Le retour aux affaires en solo de Lucy Dacus.
C’est en 2018 que Lucy Dacus a éclaté au grand jour via la publication de son superbe second album, « Historian ». On découvrait alors une jeune femme qui, tout en s’appuyant sur une base folk rock tout ce qu’il y a de plus classique, faisait s’envoler ses chansons dans des sphères insoupçonnées via des textes à la sécheresse intense, une voix chaude et profonde et une interprétation, avec les guitares en avant, qui ouvraient grand les champs du possible. A l’époque, on faisait plus que s’enthousiasmer. Pourtant, si, depuis, la notoriété de Lucy Dacus a bondi, surtout aux Etats-Unis, les attentes qu’elle avait alors suscitées n’ont pas été complètement comblées. Son album solo suivant, paru en 2021, très autobiographique dans le propos, était de bonne facture, sans pour autant renouer avec l’intensité de « Historian ». Il y a ensuite eu l’aventure Boygenius, trio dans lequel Lucy Dacus évolue aux côtés de Phoebe Bridgers et Julien Baker, projet qui a connu un succès assez phénoménal outre-atlantique, bien qu’il ne nous ait pas bouleversés.
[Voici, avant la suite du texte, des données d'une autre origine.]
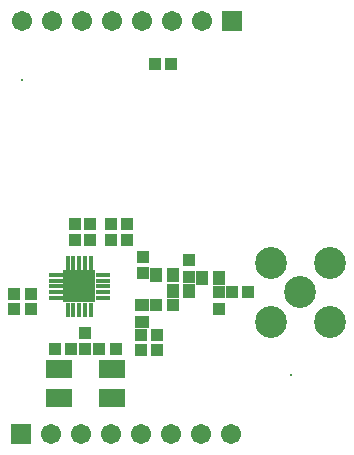
<source format=gts>
%FSLAX44Y44*%
%MOMM*%
G71*
G01*
G75*
G04 Layer_Color=8388736*
%ADD10R,0.9000X0.8000*%
%ADD11R,0.8000X1.1000*%
%ADD12R,0.8000X0.9000*%
%ADD13R,1.1000X0.8000*%
%ADD14R,2.0000X1.4000*%
%ADD15R,1.0500X0.2500*%
%ADD16R,0.2500X1.0500*%
%ADD17R,2.5000X2.5000*%
%ADD18C,1.5000*%
%ADD19C,0.7500*%
%ADD20C,0.2000*%
%ADD21C,0.5000*%
%ADD22C,0.3000*%
%ADD23C,2.5000*%
%ADD24C,1.5000*%
%ADD25R,1.5000X1.5000*%
%ADD26C,0.8000*%
%ADD27R,1.1032X1.0032*%
%ADD28R,1.0032X1.3032*%
%ADD29R,1.0032X1.1032*%
%ADD30R,1.3032X1.0032*%
%ADD31R,2.2032X1.6032*%
%ADD32R,1.2532X0.4532*%
%ADD33R,0.4532X1.2532*%
%ADD34R,2.7032X2.7032*%
%ADD35C,0.2032*%
%ADD36C,2.7032*%
%ADD37C,1.7032*%
%ADD38R,1.7032X1.7032*%
%ADD39C,1.0032*%
D27*
X1145000Y1200000D02*
D03*
Y1186000D02*
D03*
X1184000Y1197000D02*
D03*
Y1183000D02*
D03*
X1209000Y1156000D02*
D03*
Y1170000D02*
D03*
X1100000Y1228000D02*
D03*
Y1214000D02*
D03*
X1096000Y1122000D02*
D03*
Y1136000D02*
D03*
X1131000Y1228000D02*
D03*
Y1214000D02*
D03*
X1118000Y1228000D02*
D03*
Y1214000D02*
D03*
X1087000Y1228000D02*
D03*
Y1214000D02*
D03*
D28*
X1170000Y1185000D02*
D03*
X1156000D02*
D03*
X1184000Y1171000D02*
D03*
X1170000D02*
D03*
X1209000Y1182000D02*
D03*
X1195000D02*
D03*
D29*
X1220000Y1170000D02*
D03*
X1234000D02*
D03*
X1170000Y1159000D02*
D03*
X1156000D02*
D03*
X1143000Y1134000D02*
D03*
X1157000D02*
D03*
X1169000Y1363000D02*
D03*
X1155000D02*
D03*
X1122000Y1122000D02*
D03*
X1108000D02*
D03*
X1070000Y1122000D02*
D03*
X1084000D02*
D03*
X1050000Y1156000D02*
D03*
X1036000D02*
D03*
X1157000Y1121000D02*
D03*
X1143000D02*
D03*
X1036000Y1169000D02*
D03*
X1050000D02*
D03*
D30*
X1144000Y1145000D02*
D03*
Y1159000D02*
D03*
D31*
X1073500Y1105500D02*
D03*
X1118500D02*
D03*
Y1080500D02*
D03*
X1073500D02*
D03*
D32*
X1071250Y1185000D02*
D03*
Y1180000D02*
D03*
Y1175000D02*
D03*
Y1170000D02*
D03*
Y1165000D02*
D03*
X1110750D02*
D03*
Y1170000D02*
D03*
Y1175000D02*
D03*
Y1180000D02*
D03*
Y1185000D02*
D03*
D33*
X1081000Y1155250D02*
D03*
X1086000D02*
D03*
X1091000D02*
D03*
X1096000D02*
D03*
X1101000D02*
D03*
Y1194750D02*
D03*
X1096000D02*
D03*
X1091000D02*
D03*
X1086000D02*
D03*
X1081000D02*
D03*
D34*
X1091000Y1175000D02*
D03*
D35*
X1042200Y1350000D02*
D03*
X1269800Y1100250D02*
D03*
D36*
X1253000Y1195000D02*
D03*
Y1145000D02*
D03*
X1278000Y1170000D02*
D03*
X1303000Y1195000D02*
D03*
Y1145000D02*
D03*
D37*
X1219800Y1050000D02*
D03*
X1194400D02*
D03*
X1169000D02*
D03*
X1143600D02*
D03*
X1118200D02*
D03*
X1092800D02*
D03*
X1067400D02*
D03*
X1042200Y1400000D02*
D03*
X1067600D02*
D03*
X1093000D02*
D03*
X1118400D02*
D03*
X1143800D02*
D03*
X1169200D02*
D03*
X1194600D02*
D03*
D38*
X1042000Y1050000D02*
D03*
X1220000Y1400000D02*
D03*
D39*
X1085000Y1181000D02*
D03*
X1097000D02*
D03*
X1085000Y1169000D02*
D03*
X1097000D02*
D03*
M02*

</source>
« Forever Is A Feeling » marque le retour en solo de Lucy Dacus pour la première fois depuis quatre ans. La parution de l’album a été pour elle l’occasion d’officialiser les rumeurs sur la relation intime qu’elle entretient avec Julien Baker en dehors de Boygenius, et on ne manquera pas de noter que, ce qui pourrait ou devrait être purement anecdotique est un geste assez courageux dans l’Amérique de Trump. Pour revenir à l’album proprement dit, celui-ci, sans surprises, brode autour du sujet de la relation amoureuse, avec des textes alternativement écrits à la première personne où directement adressés à l’être aimé. Lucy Dacus se montre toujours aussi douée pour trousser des textes sagaces et de jolies formules, même si une fois encore on regrette un peu la férocité qu’elle pouvait développer sur « Historian ».
Musicalement, le disque se révèle plutôt léger, comme si la musique illustrait globalement l’état de félicité et de douce ivresse qu’engendre le sentiment amoureux, ce qui aurait pu donner lieu à un recueil touchant et élégant, mais qui se révèle hélas souvent trop plat. Les guitares sont ici relayées au second plan et quand, à l’occasion d’un titre comme Talk, elles sont remises un peu à l’honneur, ce n’est que pour marteler un morceau pas désagréable mais trop marqué par l’emphase. Ailleurs, les arrangements sont plutôt jolis, les cordes virevoltent, mais, passé un beau démarrage avec Calliope Prelude, on tombe dans un registre trop bavard, dont rien ne ressort vraiment, qui peut même finir par susciter l’ennui. C’est donc la déception qui prédomine à l’écoute de « Forever Is A Feeling » et, si on était méchant, on se mettrait presque à souhaiter que les amours de Lucy Dacus prennent un tour plus chaotique qui pourrait potentiellement redonner plus d’intensité dramatique à sa musique, trop marquée par une sorte de béatitude.